-- Given data follows --

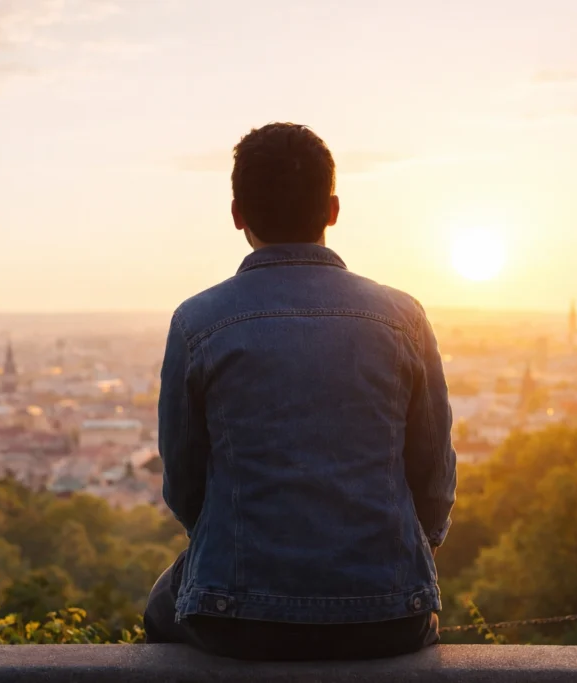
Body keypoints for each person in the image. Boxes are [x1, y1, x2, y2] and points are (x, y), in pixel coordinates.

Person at [144, 122, 456, 661]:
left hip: (239, 619)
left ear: (237, 214)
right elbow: (433, 476)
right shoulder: (404, 317)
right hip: (386, 615)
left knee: (158, 606)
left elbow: (185, 484)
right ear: (333, 210)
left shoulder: (197, 322)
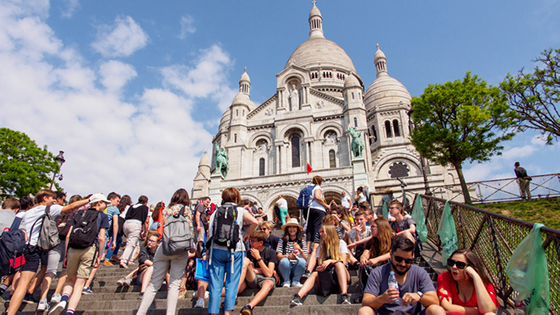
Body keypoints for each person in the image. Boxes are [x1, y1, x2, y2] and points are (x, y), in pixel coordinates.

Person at [6, 189, 89, 315]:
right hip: (32, 249)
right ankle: (11, 313)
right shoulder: (47, 209)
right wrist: (89, 199)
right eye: (52, 198)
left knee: (20, 277)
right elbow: (72, 206)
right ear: (44, 198)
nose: (54, 201)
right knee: (24, 284)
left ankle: (9, 306)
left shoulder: (29, 211)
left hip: (21, 247)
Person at [49, 193, 111, 315]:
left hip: (73, 248)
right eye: (104, 203)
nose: (105, 205)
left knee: (70, 279)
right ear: (99, 202)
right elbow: (101, 238)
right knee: (79, 283)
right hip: (89, 249)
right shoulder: (102, 216)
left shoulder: (79, 213)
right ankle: (70, 311)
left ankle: (63, 299)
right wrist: (99, 256)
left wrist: (66, 254)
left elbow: (68, 235)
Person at [136, 188, 193, 314]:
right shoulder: (187, 210)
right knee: (174, 285)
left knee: (153, 285)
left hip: (164, 247)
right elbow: (190, 229)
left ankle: (140, 312)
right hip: (180, 249)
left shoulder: (166, 210)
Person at [358, 236, 444, 315]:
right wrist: (381, 299)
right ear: (391, 254)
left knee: (437, 310)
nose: (403, 264)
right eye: (399, 259)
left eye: (408, 261)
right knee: (364, 311)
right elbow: (365, 302)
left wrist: (419, 296)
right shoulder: (378, 273)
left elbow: (435, 301)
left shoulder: (420, 272)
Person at [207, 188, 258, 315]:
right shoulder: (240, 210)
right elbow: (255, 222)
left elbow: (210, 233)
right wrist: (246, 235)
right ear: (236, 198)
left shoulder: (215, 212)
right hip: (235, 250)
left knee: (215, 285)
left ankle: (213, 313)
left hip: (217, 250)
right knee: (232, 283)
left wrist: (208, 251)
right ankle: (227, 313)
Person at [290, 224, 351, 306]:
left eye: (323, 232)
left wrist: (330, 261)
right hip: (327, 277)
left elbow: (343, 262)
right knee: (315, 273)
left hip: (341, 275)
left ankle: (344, 295)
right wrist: (320, 267)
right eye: (320, 232)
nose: (320, 234)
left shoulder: (341, 243)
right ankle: (298, 296)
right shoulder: (321, 247)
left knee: (339, 264)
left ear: (329, 232)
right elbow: (320, 264)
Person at [437, 249, 498, 315]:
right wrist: (478, 311)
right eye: (451, 263)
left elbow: (489, 310)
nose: (454, 267)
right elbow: (446, 308)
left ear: (471, 268)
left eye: (460, 265)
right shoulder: (445, 277)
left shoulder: (484, 284)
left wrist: (476, 277)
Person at [239, 230, 278, 315]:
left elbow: (269, 274)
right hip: (253, 278)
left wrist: (258, 258)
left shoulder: (271, 252)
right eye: (250, 240)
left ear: (260, 243)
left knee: (269, 283)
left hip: (265, 279)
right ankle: (230, 296)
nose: (250, 243)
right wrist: (263, 270)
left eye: (253, 241)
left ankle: (249, 306)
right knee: (245, 261)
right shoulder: (249, 253)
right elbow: (251, 269)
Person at [117, 231, 160, 296]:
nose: (149, 242)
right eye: (149, 240)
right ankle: (143, 292)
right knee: (151, 268)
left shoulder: (159, 252)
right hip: (142, 275)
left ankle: (128, 278)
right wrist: (155, 266)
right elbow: (143, 259)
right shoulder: (144, 249)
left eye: (152, 241)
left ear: (157, 243)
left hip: (156, 276)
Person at [357, 218, 393, 290]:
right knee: (364, 267)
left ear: (381, 228)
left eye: (373, 226)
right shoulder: (372, 241)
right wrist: (363, 258)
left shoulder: (393, 240)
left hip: (388, 267)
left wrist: (377, 259)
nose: (370, 229)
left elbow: (392, 253)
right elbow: (367, 252)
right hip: (375, 268)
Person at [276, 218, 308, 288]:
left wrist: (300, 250)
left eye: (294, 227)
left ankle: (296, 281)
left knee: (302, 261)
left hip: (296, 268)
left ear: (297, 229)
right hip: (285, 268)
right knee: (284, 261)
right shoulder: (282, 241)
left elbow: (305, 259)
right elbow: (278, 256)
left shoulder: (302, 242)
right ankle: (286, 281)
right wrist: (288, 256)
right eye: (290, 227)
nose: (292, 229)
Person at [120, 195, 150, 268]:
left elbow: (127, 215)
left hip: (126, 224)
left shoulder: (132, 206)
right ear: (145, 202)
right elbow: (145, 220)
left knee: (136, 243)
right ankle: (124, 260)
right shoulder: (145, 208)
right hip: (135, 224)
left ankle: (131, 259)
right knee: (131, 243)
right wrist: (145, 231)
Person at [306, 176, 330, 257]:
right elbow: (317, 197)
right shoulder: (317, 187)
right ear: (320, 182)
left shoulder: (310, 187)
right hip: (319, 210)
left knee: (309, 228)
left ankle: (308, 249)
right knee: (318, 228)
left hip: (310, 209)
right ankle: (316, 248)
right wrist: (326, 206)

-- Given data concluded --

**Problem details**
Please output exactly the lines of the data above, from its first line through the line with "right ear: (99, 202)", and nothing else; drop the pictures.

**Response below**
Body keypoints for each person in the image. Boxes are [x1, y1, x2, y2] and points are (x, y), in pixel coordinates.

Person at [144, 122, 456, 661]:
left hip: (239, 619)
left ear: (237, 214)
right elbow: (433, 476)
right shoulder: (404, 317)
right hip: (386, 615)
left knee: (158, 606)
left elbow: (185, 484)
right ear: (333, 210)
left shoulder: (197, 322)
Body keypoints for each person in the image. Boxes are [x1, y1, x2, y2] and points are (x, y), in pixel coordinates.

Person at [6, 189, 89, 315]:
right hip: (32, 249)
right ankle: (11, 313)
right shoulder: (47, 209)
right wrist: (89, 199)
right eye: (52, 198)
left knee: (20, 277)
right elbow: (72, 206)
right ear: (44, 198)
nose: (54, 201)
right knee: (24, 284)
left ankle: (9, 306)
left shoulder: (29, 211)
left hip: (21, 247)
Person at [49, 193, 111, 315]:
left hip: (73, 248)
right eye: (104, 203)
nose: (105, 205)
left knee: (70, 279)
right ear: (99, 202)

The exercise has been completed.